* _What to produce_: Transcribe word for word the lines spanning the line with "ring mcp: (497, 384)" through the end of the records.

* _Records supplied_:
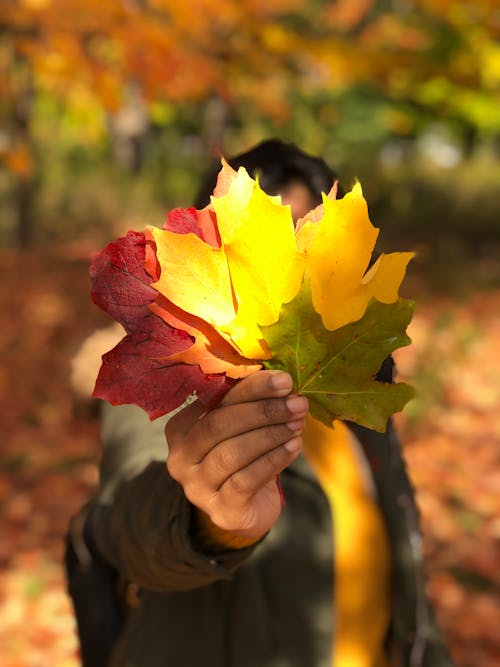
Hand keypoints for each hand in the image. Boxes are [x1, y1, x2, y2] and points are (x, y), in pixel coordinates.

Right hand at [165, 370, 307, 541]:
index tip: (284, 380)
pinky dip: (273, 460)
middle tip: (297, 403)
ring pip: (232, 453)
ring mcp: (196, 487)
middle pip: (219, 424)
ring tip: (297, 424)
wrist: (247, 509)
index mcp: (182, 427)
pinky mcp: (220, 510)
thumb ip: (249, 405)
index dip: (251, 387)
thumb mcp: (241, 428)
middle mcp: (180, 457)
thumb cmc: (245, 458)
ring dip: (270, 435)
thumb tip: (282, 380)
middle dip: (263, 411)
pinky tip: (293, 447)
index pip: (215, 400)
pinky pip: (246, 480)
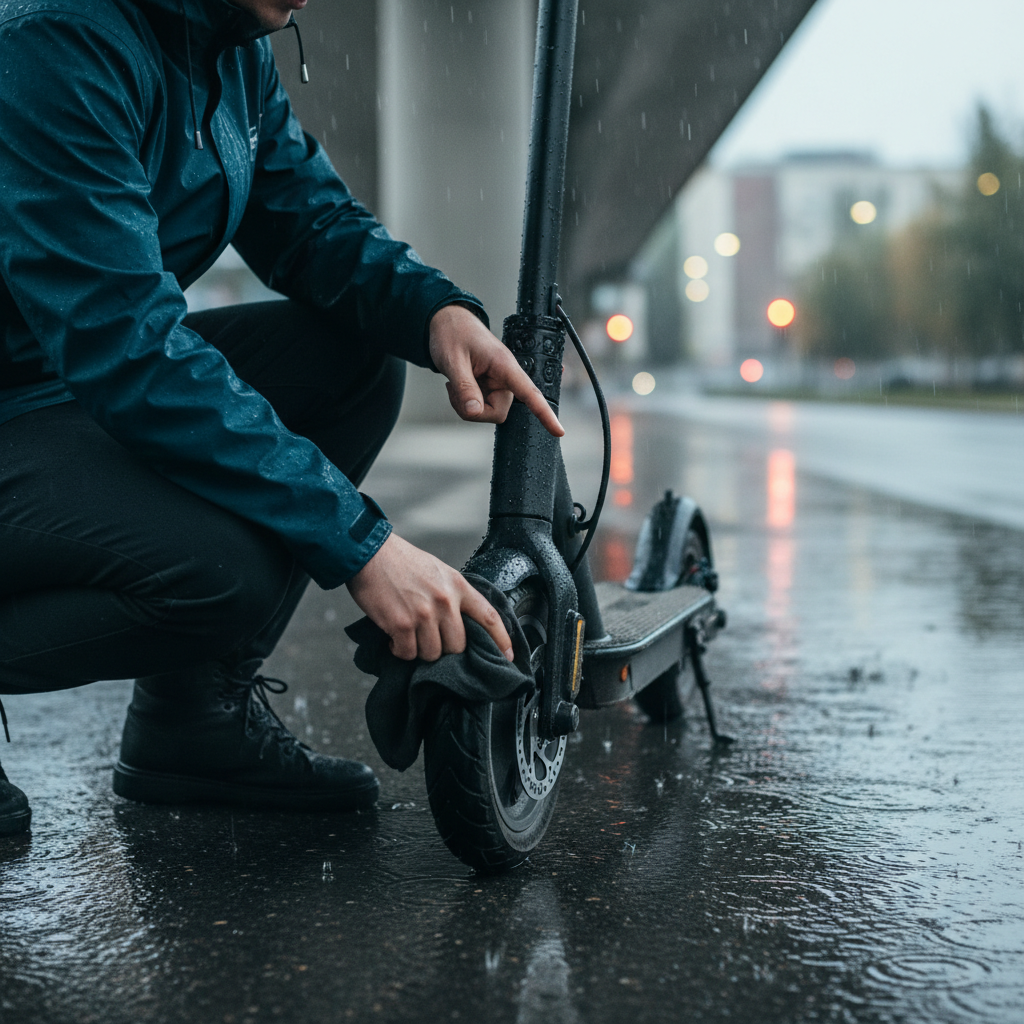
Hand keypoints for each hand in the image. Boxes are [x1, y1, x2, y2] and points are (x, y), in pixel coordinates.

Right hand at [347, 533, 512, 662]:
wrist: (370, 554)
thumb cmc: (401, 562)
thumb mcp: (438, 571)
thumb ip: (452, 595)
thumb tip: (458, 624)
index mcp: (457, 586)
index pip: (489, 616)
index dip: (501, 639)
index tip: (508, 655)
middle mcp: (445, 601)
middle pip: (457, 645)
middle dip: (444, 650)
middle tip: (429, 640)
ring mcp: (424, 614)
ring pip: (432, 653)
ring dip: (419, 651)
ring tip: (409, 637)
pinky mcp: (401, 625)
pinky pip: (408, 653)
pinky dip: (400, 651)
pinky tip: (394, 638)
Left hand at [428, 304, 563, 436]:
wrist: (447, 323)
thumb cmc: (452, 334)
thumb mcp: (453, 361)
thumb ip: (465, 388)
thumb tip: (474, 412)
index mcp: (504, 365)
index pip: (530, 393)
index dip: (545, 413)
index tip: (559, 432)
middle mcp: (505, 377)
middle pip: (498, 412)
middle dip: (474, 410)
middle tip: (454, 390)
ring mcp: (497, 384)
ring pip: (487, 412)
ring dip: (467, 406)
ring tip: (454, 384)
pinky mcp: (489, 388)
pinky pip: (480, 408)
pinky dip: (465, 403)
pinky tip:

* _Response area_:
ring mcp: (497, 384)
ring pip: (487, 412)
ring dip: (467, 406)
ring tip: (454, 384)
pinky mcp: (489, 388)
pinky pip: (480, 408)
pinky dip: (465, 403)
pinky tip:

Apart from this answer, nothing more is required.